短暂的惊讶后,“玉公子”急不可耐地回应,声音中满是掩盖不住的焦虑。
他虽未受过高深的学识熏陶,也没读过几卷古籍,却明白“司礼监御笔”这五个字在帝国中的分量。
毫不夸张地说,面前这位面色苍白的内廷高官,足以在某种程度上左右他的未来命运。
"公子自称为宪定王朱任晟的长孙,是吗?"略一思索,司礼监御笔开口问道。
这些日子,他确实下了一番功夫,对广西靖江王府的王位更替有了深入了解。
他知道这宪定王朱任晟是前任靖江王,但并非以“父死子继”的传统方式接位。
万历二十年,第十代靖江王朱履焘离世,年仅十八,未有子嗣。
根据“皇明祖训”的规定,若郡王无子,应废除其封号,然而靖江王作为大明最特别的一支郡王,他们是太祖朱元璋长兄朱兴隆的后裔,朝廷不敢轻易剥夺这个“靖江王”的爵位。
一番商议后,经万历天子许可,这靖江王的爵位落在了朱履焘的叔父,朱任晟身上。
朱任晟在位十八载,于万历三十八年去世,随后由其次子朱履佑继承皇威之位。
换言之,如果眼前的“玉公子”所言为实,他与当今靖江王朱履佑便是叔侄关系,其父应是朱履佑的长兄,朱履祥。
"不敢欺瞒阁下..."闻言,“玉公子”深深吸气,一脸严肃地拱手道:"此事在广西桂林人尽皆知。"
"嗯..."
听此,司礼监御笔微微点头,他并未怀疑这青年在撒谎,毕竟此事无法隐瞒,稍加调查便会真相大白。
"不过,侍书还有疑问,还请玉公子为我答疑..."
尽管心中已大致确信青年的身份,司礼监御笔还是忍不住追问。
按照时间推算,前任靖江王朱任晟去世前,这位“玉公子”理应早已成年。
"阁下是想问,为何祖父不愿将王位传给我吧?"
王承恩尚未说完,“玉公子”便仿佛能洞察人心,抢在前面说道。
"正是此意。
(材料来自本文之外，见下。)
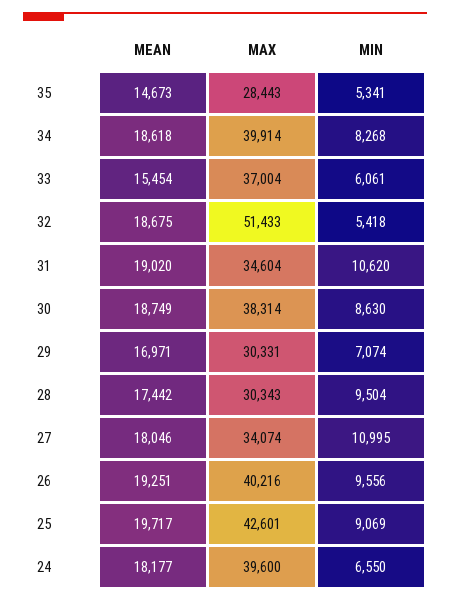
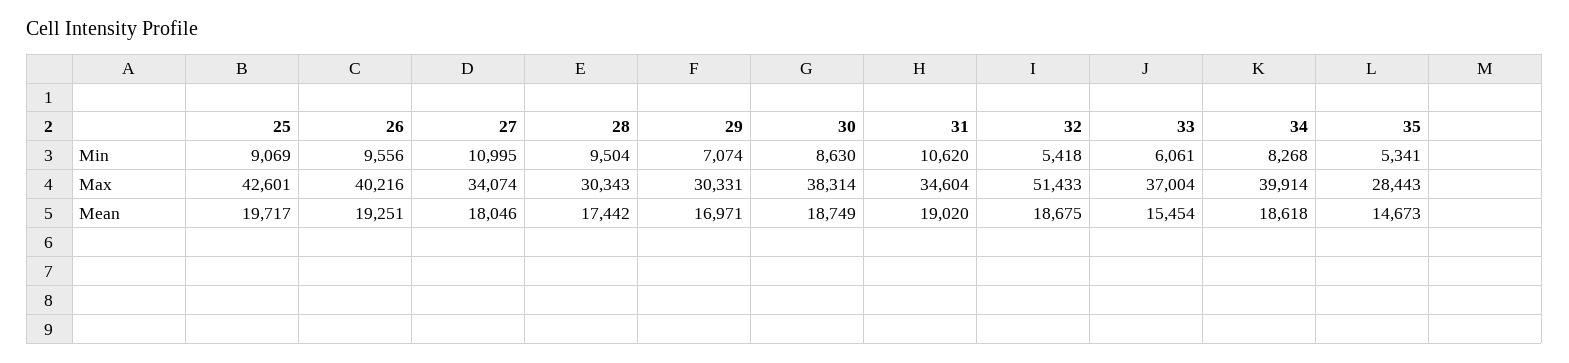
  {
    "MEAN": {
      "35": 14673,
      "34": 18618,
      "33": 15454,
      "32": 18675,
      "31": 19020,
      "30": 18749,
      "29": 16971,
      "28": 17442,
      "27": 18046,
      "26": 19251,
-     "25": 19717,
+     "25": 19717
-     "24": 18177
    },
    "MAX": {
      "35": 28443,
      "34": 39914,
      "33": 37004,
      "32": 51433,
      "31": 34604,
      "30": 38314,
      "29": 30331,
      "28": 30343,
      "27": 34074,
      "26": 40216,
-     "25": 42601,
+     "25": 42601
-     "24": 39600
    },
    "MIN": {
      "35": 5341,
      "34": 8268,
      "33": 6061,
      "32": 5418,
      "31": 10620,
      "30": 8630,
      "29": 7074,
      "28": 9504,
      "27": 10995,
      "26": 9556,
-     "25": 9069,
+     "25": 9069
-     "24": 6550
    }
  }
"
被人洞悉心思略显尴尬,但王承恩并未犹豫,果断地点了点头。
只有理清这一切因果,他才能向天子交待...
"您应该了解,先祖的王权是王廷恩赐,以叔父的身份,破例承袭的,对吧?"
沉思片刻后,“翡翠公子”缓缓开口,揭示了一个古老的秘密。
"微臣略有听闻…"低首轻应,司礼监的笔帖式不自觉地眯起眼,似乎已洞察了所有混乱的源头。